Художник XX века не раз попытается, уходя от развитой художест­венной традиции и намеренно «позабыв» привычные условности образно­го языка искусства, то ли воскресить, то ли создать заново «мифическую метафору» (вернее, ее подобие), пользуясь навыками интеллектуального бриколажа. Тут возможны самые разные пути, ведь всякое приобщение художника нашего времени к далекой архаике является фактом современ­ного искусства и зависит от индивидуального творческого замысла. М.Цветаева так заканчивает свой очерк о Волошине: «Скажу образно: он был тот самый святой, к которому на скалу, которая была им же, прибегал полечить лапу больной кентавр, который был им же, под со­лнцем, которое было им же». Макс — святой, Макс — скала, Макс — кентавр, Макс — солнце. «Скажу образно», — пишет Цветаева. Ничего себе — «образно»! На самом деле поэтическое сравнение или метафора начинают тяготеть к «до-метафоре», когда вот-вот станут неуместны всякого рода «как», «подобно», «словно» и место «перенесения» займет мифическое тождество. Цветаева-поэт — настоящий кудесник языка. Её стих обычно предельно динамичен, он едва поспевает за стремительным развитием действия, за поспешностью диалога, за порывистым чувством, за страстным напряжением лирического высказывания. Внутренняя дина­мика поэзии Цветаевой усиливается разрывами и усечениями строк и слов, скачущим, сбивчивым или «летящим» ритмом, введением в поэти­ческий текст целой россыпи наречий, которые делают явной мощную, напористую, совсем не женскую энергию стиха («Сласти — шагом. / Страсти — рысью <...> Вести — шаром, / Гости — шастом. <...> Шаром — жаром — / Жигом — граем...). Этот внутренний напор (всё взахлеб!) кажется неудержимым, когда поэт, словно сеятель — зерно, разбра­сывает горстями глаголы, существительные, наречия, которые стреми­тельно разлетаются, торопятся «прозвучать», увлекая читателя неостано­вимым потоком поэтической речи, не давая передохнуть. Цветаева легко, будто не задумываясь, переиначивает слова, иногда используя неправиль­ности простонародного языка (скорее! скорее! лишь бы выразить, выска­зать, выплеснуть!), вроде: «Так вбаливаются в любовь», или: «Мой брат по беспутству, / Мой зноб и зной...», или: «Часть — рябь. Слепь — резь! / Мне лица не занавесь!».

Поэтические тропы Цветаевой многообразны, многообразны ее мета­форы: «Век мой — яд мой, век мой — вред мой. / Век мой — враг мой, век мой — ад». Конечно, подобное «перенесение» рождено острым, очень личным и очень современным восприятием. Но уже, к примеру, образ рябины, любимый цветаевский образ (образ женской судьбы, России), укорененный в народном творчестве, соотносится с древнейшими мифи­ческими образами-отождествлениями (дерево — женщина, дерево — Мать, Мать — Земля).
......
● ЗАДАНИЕ 1: Верните без изменений фрагмент текста о Цветаевой, который начинается словами «Поэтические тропы Цветаевой» и заканчивается словами «Мать — Земля).».
● ЗАДАНИЕ 2: Перечислите все, чем назван Макс в цепочке тождеств, которая идет сразу после цитаты из очерка Цветаевой о Волошине в тексте о Цветаевой.
● ЗАДАНИЕ 3: Напишите продолжение текста о Цветаевой, начиная сразу после его последнего предложения.

(Записи набора данных)
......
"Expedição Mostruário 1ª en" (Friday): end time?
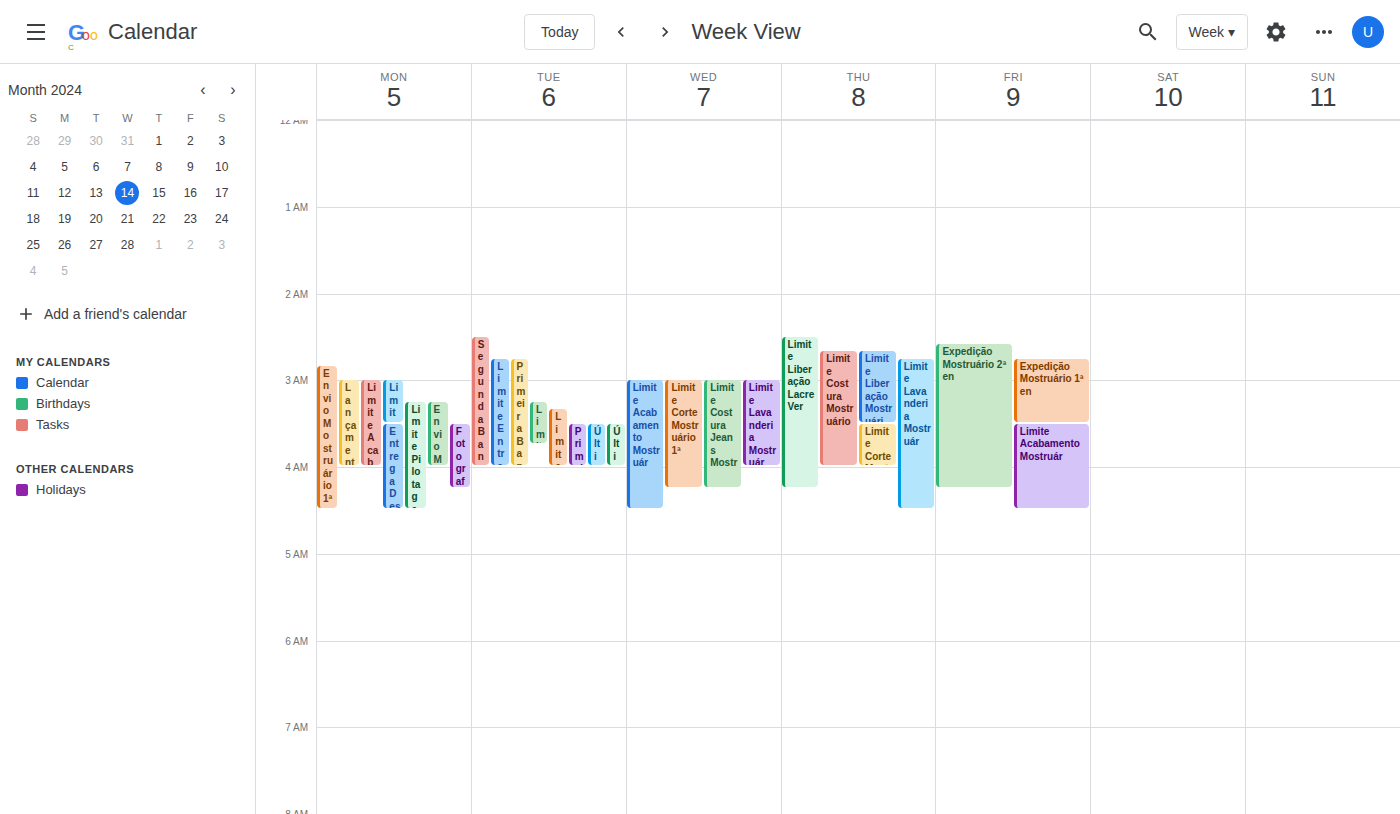
3:30 AM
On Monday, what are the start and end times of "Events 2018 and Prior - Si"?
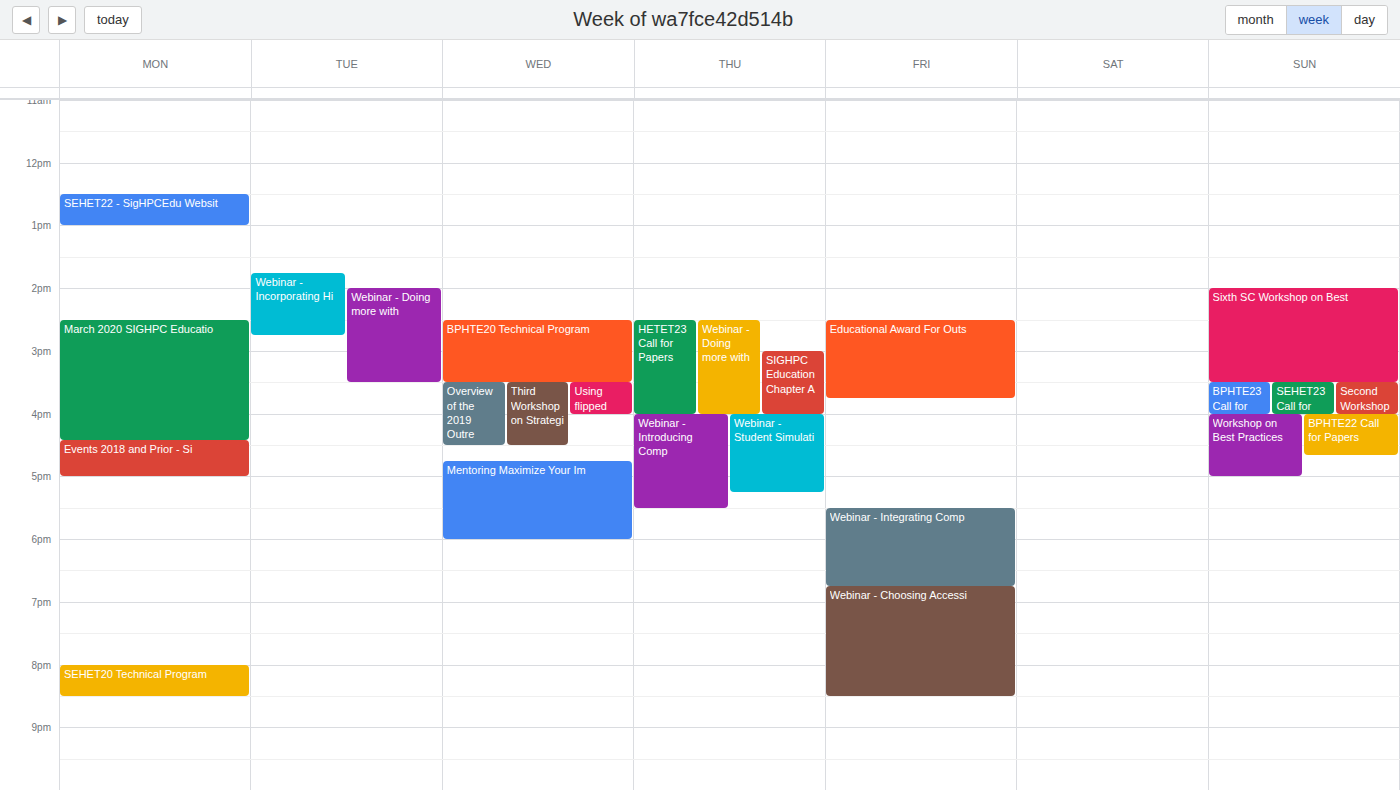
16:25 to 17:00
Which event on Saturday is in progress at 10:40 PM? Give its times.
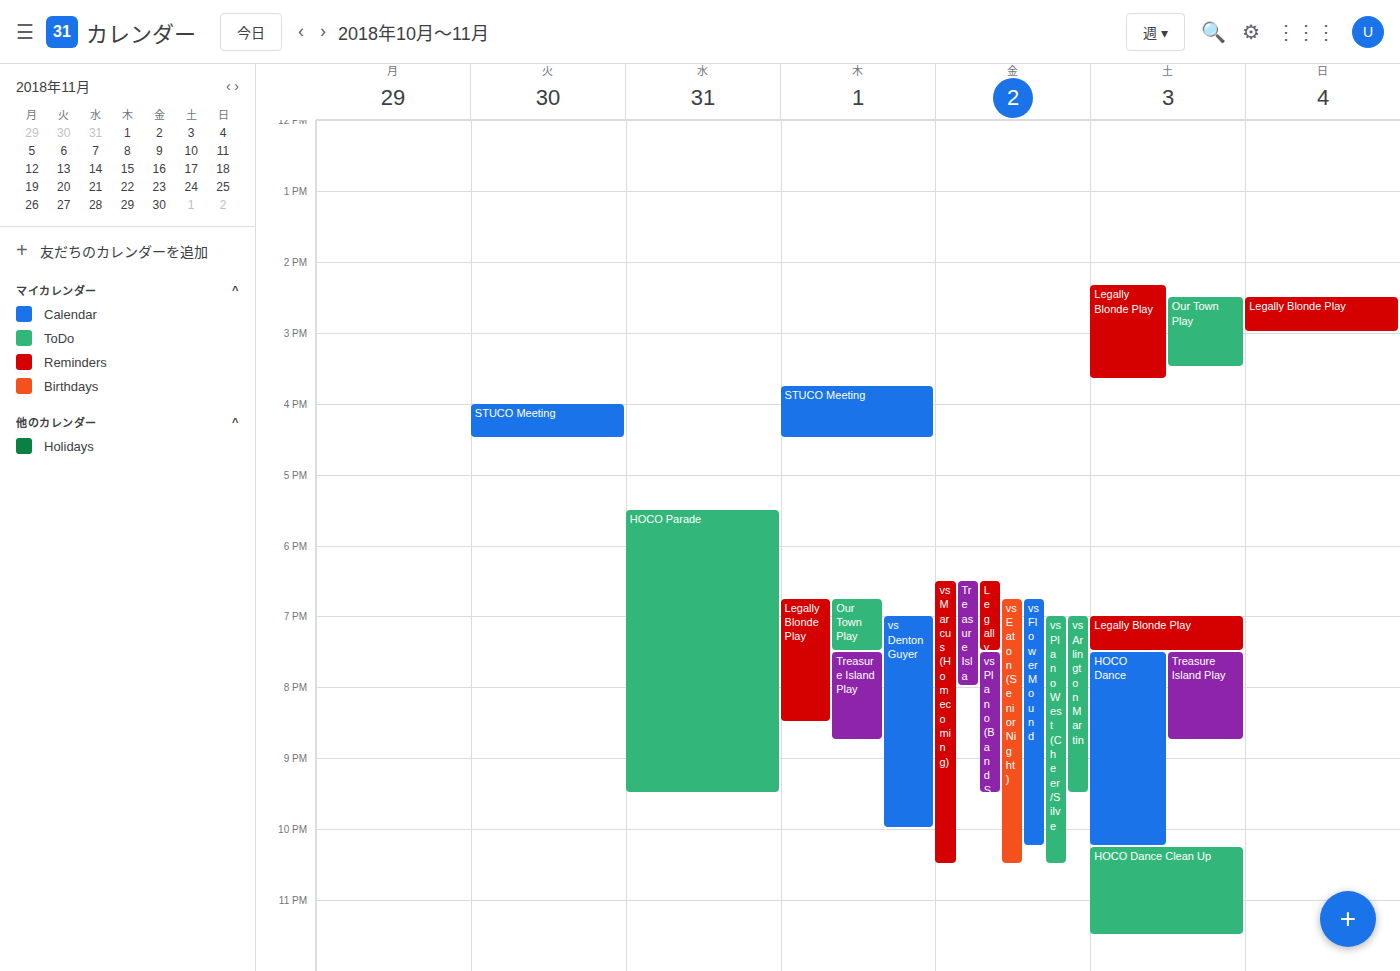
"HOCO Dance Clean Up", 10:15 PM to 11:30 PM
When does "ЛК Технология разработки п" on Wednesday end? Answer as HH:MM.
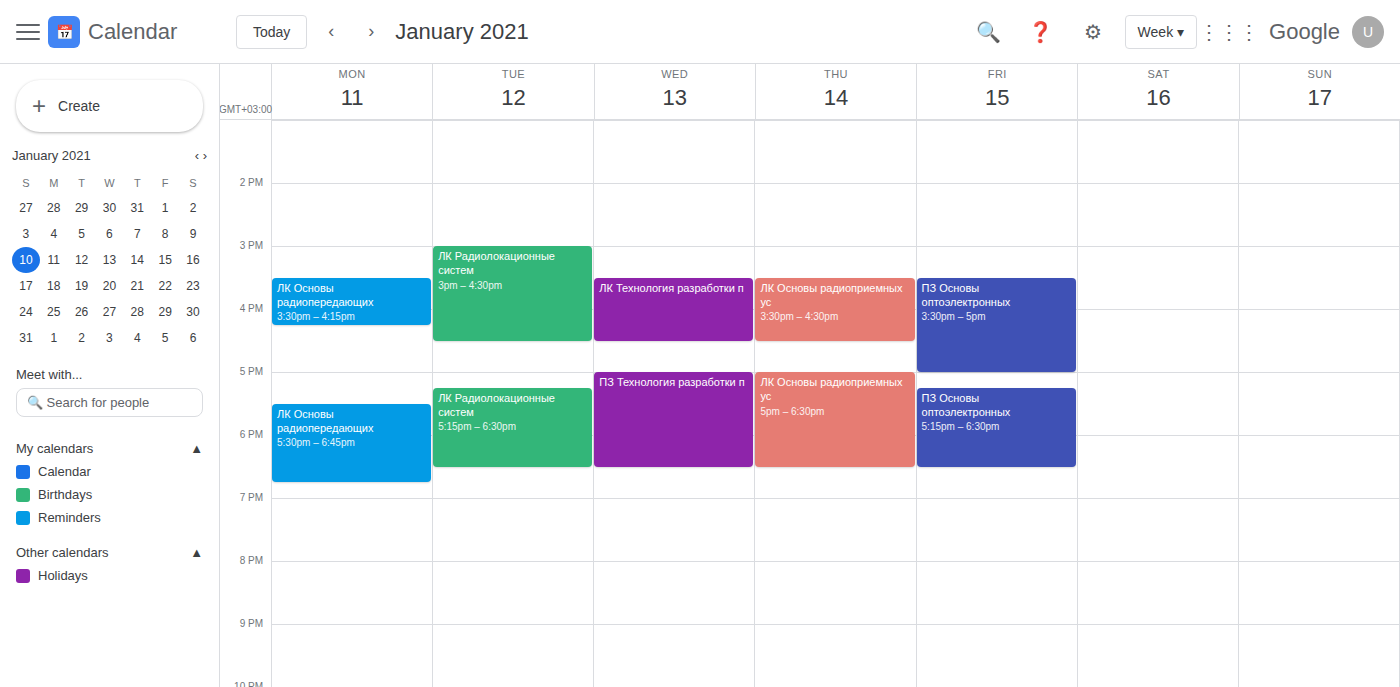
16:30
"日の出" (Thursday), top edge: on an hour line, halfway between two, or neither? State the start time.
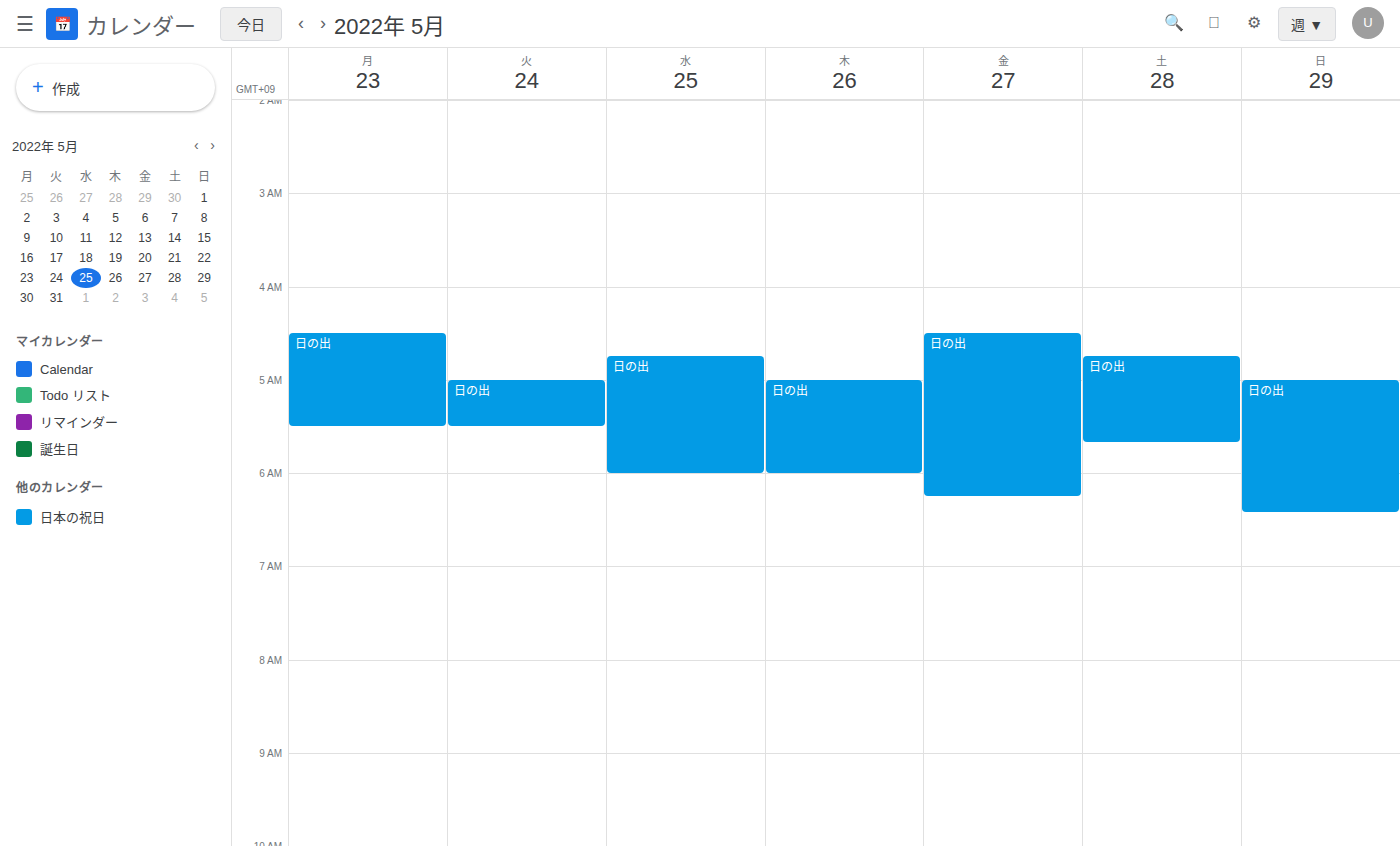
5:00 AM -- exactly on the 5 AM line.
......
● ОТВЕТ 1:
Поэтические тропы Цветаевой многообразны, многообразны ее мета­форы: «Век мой — яд мой, век мой — вред мой. / Век мой — враг мой, век мой — ад». Конечно, подобное «перенесение» рождено острым, очень личным и очень современным восприятием. Но уже, к примеру, образ рябины, любимый цветаевский образ (образ женской судьбы, России), укорененный в народном творчестве, соотносится с древнейшими мифи­ческими образами-отождествлениями (дерево — женщина, дерево — Мать, Мать — Земля).

● ОТВЕТ 2: святой, скала, кентавр, солнце

● ОТВЕТ 3:
Иногда сквозь наслоения времени еще более явно проступают приме­ты мифометафоры или «до-метафоры». В стихотворении «Сивилла» праж­ского цикла Цветаева, сравнивая вещую Сивиллу с вещим деревом («Си­вилла: выжжена, сивилла: ствол»), прикасается к древнему культу де­ревьев, которые считались населенными духами и были, по свидетельству Плиния, первыми храмами. (Деревянный столб [ствол] или столб камен­ный, — вероятно, один из древнейших языческих идолов.) «Сивилла: вещая! Сивилла: свод!» — т.е. свод пещеры, где прорицала знаменитая Кумекая Сиввила, и свод небесный, откуда снисходит озарение. «Держав­ным деревом в лесу нагом — / Сначала деревом шумел огонь». Дерево с незапамятных времен связано с огнем (огонь добывался с помощью дере­вянных палочек, деревья горели в священных очагах и умирали в пламени жертвенников). Быть может, к тому же Цветаевой пришли на память еще и сгоревшие в храме Юпитера Капитолийского сивиллины книги? «Сивил­ла: выпита, сивилла: сушь. / Все жилы высохли...» Сухость (как и холод, темнота) издавна связывалась со старостью. М.Маковский находит в разных языках следы изначального сопряжения таких понятий (явлений), как «старость» и «дерево». А еще — «жертвоприношение». Уж не связа­но ли это с древнейшим обычаем приносить в жертву (быть может, сжи­гать) стариков? И наверняка Цветаевой вспомнилась легенда о Кумской Сивилле, которая, получив от Аполлона дар прорицания и долголетня, забыла попросить вечную молодость и вскоре превратилась в высохшую старуху, подобную высохшему дереву («Все жилы высохли»).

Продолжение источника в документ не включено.